A20: attractive without showing cleavage

Abstract

A20 (also known as TNFAIP3) is a deubiquitinating enzyme (DUB) that ensures optimal immune responses in cells stimulated by cytokines, such as TNF and IL-1, or pathogen components, such as lipopolysaccharide. Deletion of A20 in mice results in multi-organ inflammation and death within 2 weeks . The anti-inflammatory functions of A20 have been attributed to its ability to negatively regulate NF-κB signaling . The picture that has emerged over the last decade is that A20 attenuates NF-κB signaling by removing polyubiquitin chains from specific NF-κB signaling proteins. A study published in this issue of EMBO reports by Sankar Ghosh and colleagues now shows that A20 knockin mice expressing a catalytically inactive A20 mutant that can no longer remove ubiquitin are normal and do not have an inflammatory phenotype. These results challenge the notion that A20 exerts its NF-κB inhibitory and anti-inflammatory function by acting as a DUB.

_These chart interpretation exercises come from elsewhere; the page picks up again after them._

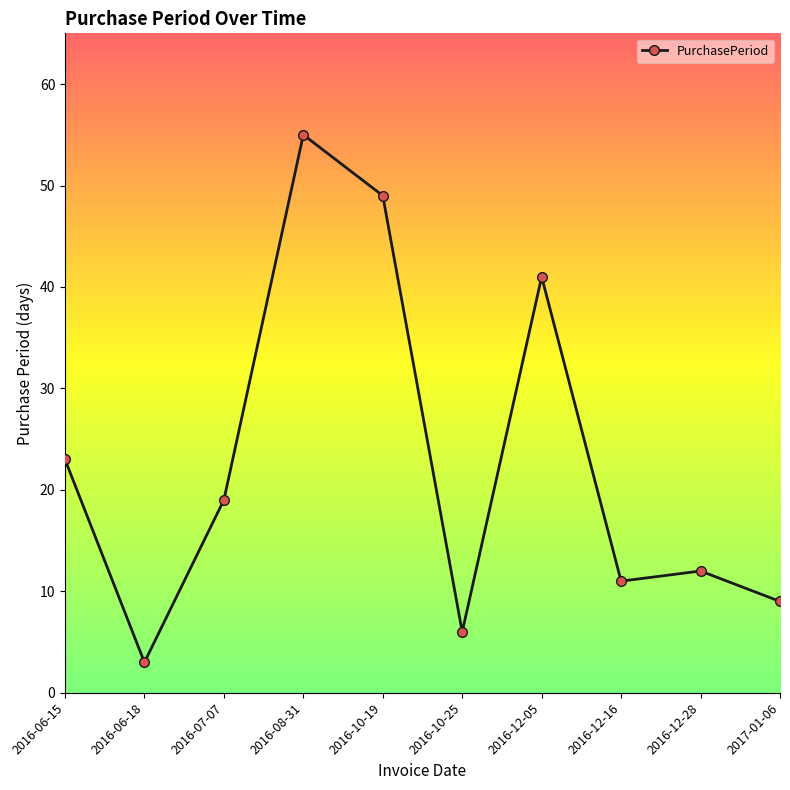

True or false: there are more than 2 points higher than both neighbors.

True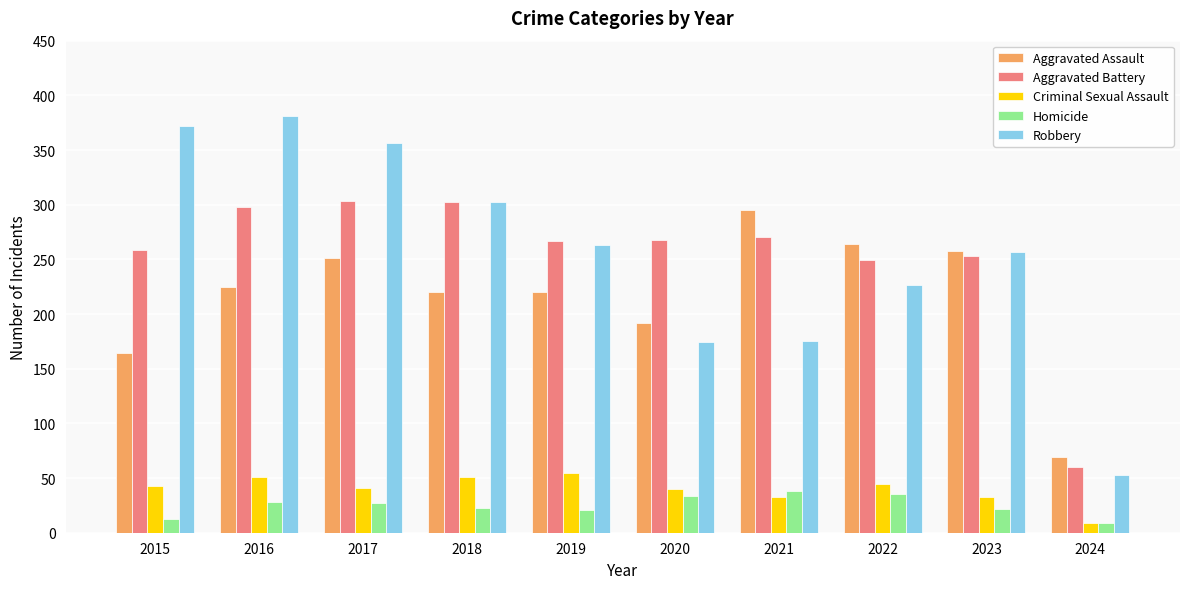

Which series changed the most between 2020 and 2021?

Aggravated Assault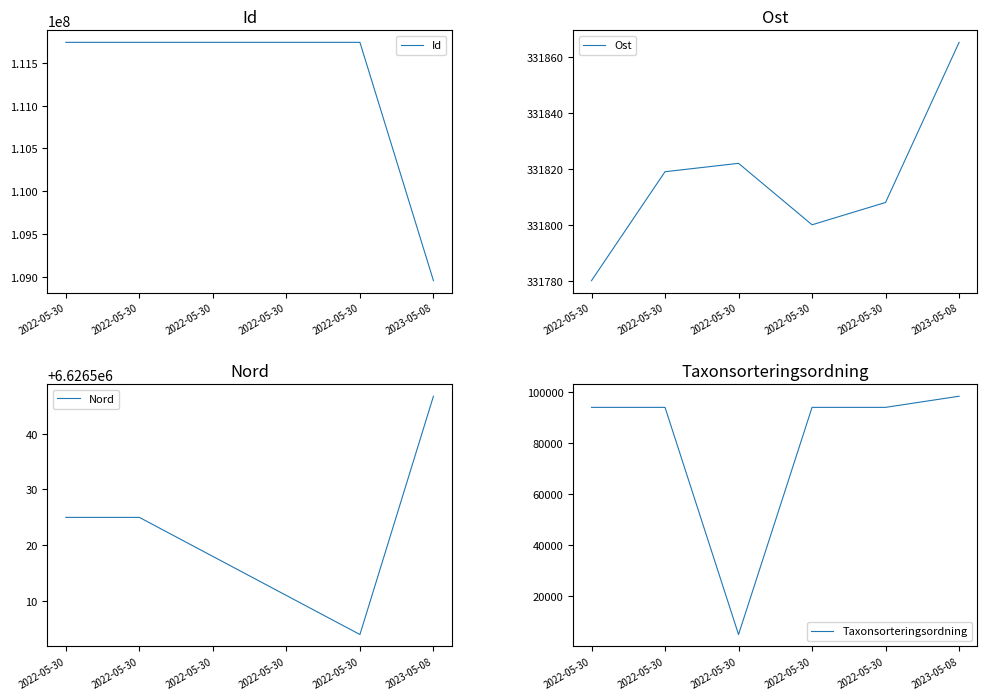

What is the highest value of the Nord series?

6626546.7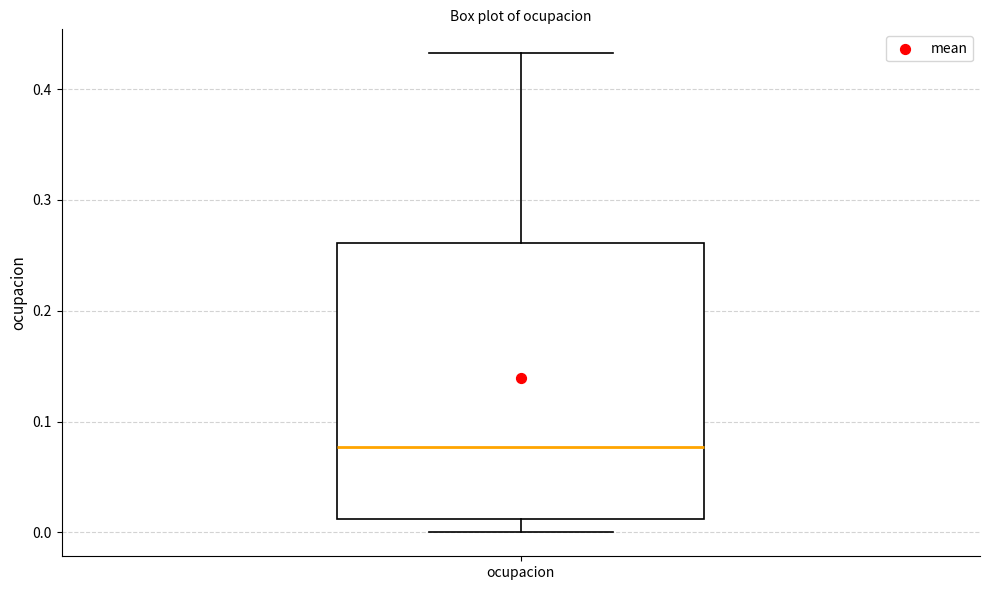

Transcribe this box plot: give where the median line is, the range the box spans, and where the two whiskers end, as read against the y-axis. The values are not printed on the chart, so give them approximately, as read against the axis.

median 0.08, box 0.01 to 0.26, whiskers 0.00 to 0.43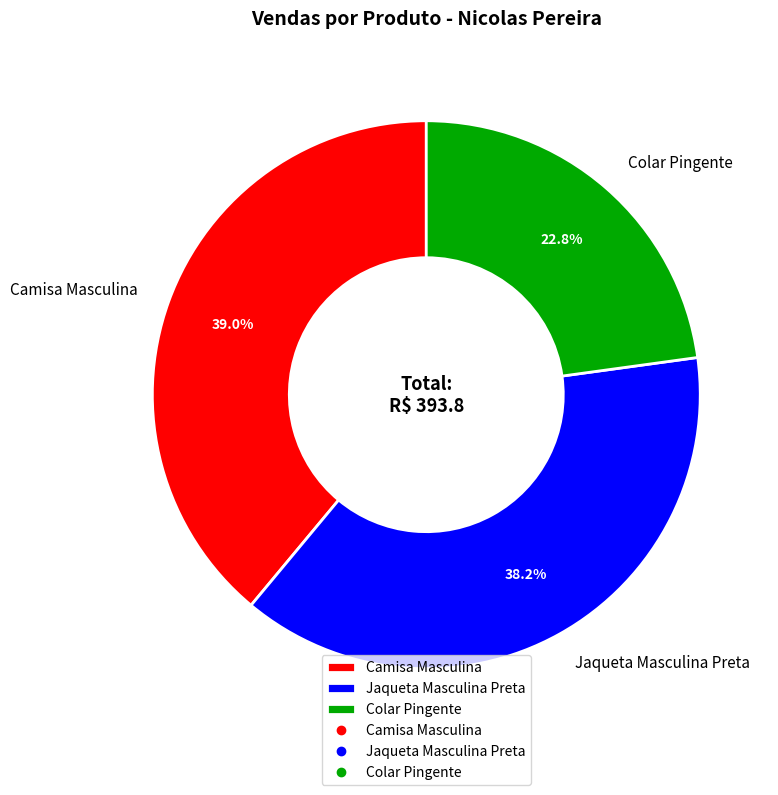

To the nearest percent, what portion does Camisa Masculina represent?

39%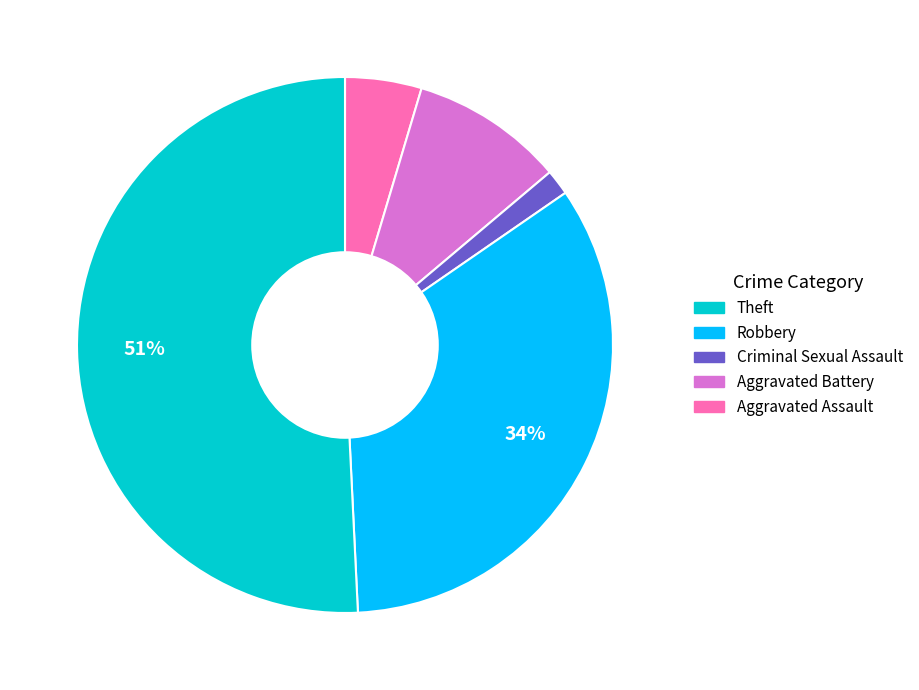

To the nearest percent, what is the difference between the largest and smallest slice percentages?

49%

Figure 1. Domain structure of A20 and associated activities

A20 has an N-terminal ovarian tumor (OTU) domain that mediates DUB activity. C103, which is critical for DUB activity, is indicated by an asterisk. The C-terminal region contains seven ZF motifs that bind multiple proteins implicated in NF-κB signaling. In addition, ZF4 and ZF7 bind distinct mono- and polyubiquitin species and have been suggested to contribute to the negative regulation of NF-κB signaling through multiple mechanisms.